= Beginning of Section =

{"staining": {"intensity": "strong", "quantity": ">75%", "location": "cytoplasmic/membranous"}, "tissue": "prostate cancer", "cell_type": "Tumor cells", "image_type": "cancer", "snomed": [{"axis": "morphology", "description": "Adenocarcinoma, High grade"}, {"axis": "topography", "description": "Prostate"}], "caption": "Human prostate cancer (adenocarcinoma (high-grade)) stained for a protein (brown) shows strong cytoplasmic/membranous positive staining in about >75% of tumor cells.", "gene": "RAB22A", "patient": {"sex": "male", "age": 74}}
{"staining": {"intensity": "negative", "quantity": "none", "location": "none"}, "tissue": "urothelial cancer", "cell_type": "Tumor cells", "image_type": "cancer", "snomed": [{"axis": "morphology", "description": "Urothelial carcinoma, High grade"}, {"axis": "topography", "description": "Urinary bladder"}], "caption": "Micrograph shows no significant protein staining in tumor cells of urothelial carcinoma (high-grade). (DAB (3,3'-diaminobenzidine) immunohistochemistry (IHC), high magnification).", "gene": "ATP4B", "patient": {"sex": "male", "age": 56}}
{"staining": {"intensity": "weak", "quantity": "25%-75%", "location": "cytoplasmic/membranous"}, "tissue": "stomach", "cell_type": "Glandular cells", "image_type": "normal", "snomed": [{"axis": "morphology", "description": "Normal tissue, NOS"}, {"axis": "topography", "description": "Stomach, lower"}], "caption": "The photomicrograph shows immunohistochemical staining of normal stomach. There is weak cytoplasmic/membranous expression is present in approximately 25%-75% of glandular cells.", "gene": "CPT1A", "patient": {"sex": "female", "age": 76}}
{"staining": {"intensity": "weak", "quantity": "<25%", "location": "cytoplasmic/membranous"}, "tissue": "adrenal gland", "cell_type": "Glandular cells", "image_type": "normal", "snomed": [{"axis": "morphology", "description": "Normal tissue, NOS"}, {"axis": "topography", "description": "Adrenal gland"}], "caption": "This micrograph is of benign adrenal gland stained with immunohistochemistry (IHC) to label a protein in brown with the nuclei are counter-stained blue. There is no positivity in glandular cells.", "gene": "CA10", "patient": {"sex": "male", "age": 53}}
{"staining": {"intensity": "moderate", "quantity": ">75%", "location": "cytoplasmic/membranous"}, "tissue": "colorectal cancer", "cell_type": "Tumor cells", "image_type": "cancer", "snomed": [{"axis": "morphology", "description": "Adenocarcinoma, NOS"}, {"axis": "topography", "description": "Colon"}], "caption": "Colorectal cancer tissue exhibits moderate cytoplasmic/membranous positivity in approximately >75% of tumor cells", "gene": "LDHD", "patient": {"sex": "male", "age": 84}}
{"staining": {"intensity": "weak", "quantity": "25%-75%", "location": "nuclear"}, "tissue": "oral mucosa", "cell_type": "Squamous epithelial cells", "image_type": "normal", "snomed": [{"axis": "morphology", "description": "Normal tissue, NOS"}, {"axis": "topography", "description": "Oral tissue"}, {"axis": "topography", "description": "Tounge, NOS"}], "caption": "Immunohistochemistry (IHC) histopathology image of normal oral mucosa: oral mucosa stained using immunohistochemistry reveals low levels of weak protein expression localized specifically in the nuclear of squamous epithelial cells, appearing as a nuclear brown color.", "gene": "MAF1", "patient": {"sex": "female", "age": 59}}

= End of Section =

EXERCISE DETAILS: Scan the entries above for the word "Adenocarcinoma". Report the lines that hold it.

OUTPUT FOR THIS TASK:
{"staining": {"intensity": "strong", "quantity": ">75%", "location": "cytoplasmic/membranous"}, "tissue": "prostate cancer", "cell_type": "Tumor cells", "image_type": "cancer", "snomed": [{"axis": "morphology", "description": "Adenocarcinoma, High grade"}, {"axis": "topography", "description": "Prostate"}], "caption": "Human prostate cancer (adenocarcinoma (high-grade)) stained for a protein (brown) shows strong cytoplasmic/membranous positive staining in about >75% of tumor cells.", "gene": "RAB22A", "patient": {"sex": "male", "age": 74}}
{"staining": {"intensity": "moderate", "quantity": ">75%", "location": "cytoplasmic/membranous"}, "tissue": "colorectal cancer", "cell_type": "Tumor cells", "image_type": "cancer", "snomed": [{"axis": "morphology", "description": "Adenocarcinoma, NOS"}, {"axis": "topography", "description": "Colon"}], "caption": "Colorectal cancer tissue exhibits moderate cytoplasmic/membranous positivity in approximately >75% of tumor cells", "gene": "LDHD", "patient": {"sex": "male", "age": 84}}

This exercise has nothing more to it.